National

With eye on tourism, Tsukiji redevelopment planning set to accelerate in 2019

JIJI

The Tokyo Metropolitan Government will soon accelerate work to draw up a blueprint for redevelopment of the former site of the landmark Tsukiji food market, following its closure in October 2018.

Through the redevelopment, the authority aims to increase the capital’s appeal as a waterfront tourism city.

It plans to set a new urban planning policy for the Tsukiji district in Chuo Ward by the end of March, while mapping out a vision for the Tokyo Bay area, which includes Tsukiji, by the end of 2019.

The former market site is “perfectly located, with very big potential,” Tokyo Gov. Yuriko Koike stressed in a recent interview, expressing the metropolitan government’s eagerness to reinvent the Tsukiji brand.

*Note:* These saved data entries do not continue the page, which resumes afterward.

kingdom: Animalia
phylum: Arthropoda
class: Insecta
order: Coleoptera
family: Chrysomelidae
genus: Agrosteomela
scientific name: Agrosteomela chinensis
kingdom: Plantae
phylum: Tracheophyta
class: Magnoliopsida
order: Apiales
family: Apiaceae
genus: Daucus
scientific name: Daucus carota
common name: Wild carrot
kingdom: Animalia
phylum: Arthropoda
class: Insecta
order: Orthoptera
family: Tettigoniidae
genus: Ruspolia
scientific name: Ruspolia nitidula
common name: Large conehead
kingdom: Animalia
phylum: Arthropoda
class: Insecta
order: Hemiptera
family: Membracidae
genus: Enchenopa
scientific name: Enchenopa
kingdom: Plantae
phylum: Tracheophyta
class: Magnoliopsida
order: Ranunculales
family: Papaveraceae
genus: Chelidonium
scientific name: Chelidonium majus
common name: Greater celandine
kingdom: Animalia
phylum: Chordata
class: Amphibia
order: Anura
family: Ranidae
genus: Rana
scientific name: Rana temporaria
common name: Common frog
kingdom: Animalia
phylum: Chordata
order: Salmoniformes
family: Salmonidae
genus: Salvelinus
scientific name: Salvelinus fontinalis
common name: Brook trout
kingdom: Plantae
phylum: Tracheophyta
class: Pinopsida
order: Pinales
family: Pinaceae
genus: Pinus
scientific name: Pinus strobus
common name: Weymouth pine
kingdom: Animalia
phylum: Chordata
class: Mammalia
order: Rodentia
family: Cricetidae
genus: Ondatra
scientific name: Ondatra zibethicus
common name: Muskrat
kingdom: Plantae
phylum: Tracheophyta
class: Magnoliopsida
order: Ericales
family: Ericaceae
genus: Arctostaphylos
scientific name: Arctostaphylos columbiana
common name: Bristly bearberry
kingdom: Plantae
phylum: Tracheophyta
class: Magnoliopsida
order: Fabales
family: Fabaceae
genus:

“We hope to develop a traffic network that functions like arteries” to connect across the Tokyo Bay area, she said.

Demolition work is underway at the 23-hectare Tsukiji site, which will be used as a base for vehicles to transport athletes and others during the 2020 Tokyo Olympics and Paralympics, before being redeveloped.

The site is “the last remaining prime property that the metropolitan government owns in the center of Tokyo,” a senior official said.

Interest is growing in the kind of redevelopment plan the metropolitan government will come up with. Various ideas have been proposed, such as construction of an international convention center, a luxury hotel for visitors from abroad, a water bus terminal and other facilities.

Rather than selling the site as one lot to the private sector, the metropolitan government plans to divide it into multiple areas and work out development plans for each of them in stages in consultation with local communities.

In the interview, Koike said the redevelopment of Tsukiji will take advantage of nearby popular tourist destinations including the Ginza luxury shopping district and Hamarikyu Gardens, as well as utilizing Tsukiji’s traditional food culture.

The waterfront area, including the new Toyosu food market that took over the Tsukiji market’s former role, and the Ariake district, which will host many Olympics and Paralympics facilities, is a place “where traditions and new communities coexist,” the governor said. “We’ll aim for organic collaboration among them.”

In June 2017, Koike announced a plan to create a new market in Tsukiji that would also serve as a food theme park. That plan is now expected to be withdrawn.

The metropolitan government managed the Tsukiji market on an independent financial account for its wholesale markets. But the governor is expected to announce later this month that management of the former market site will be transferred to the general account.

The change will make it impossible to open a food market in Tsukiji again, but the metropolitan government will be able to redevelop the site from a broader perspective.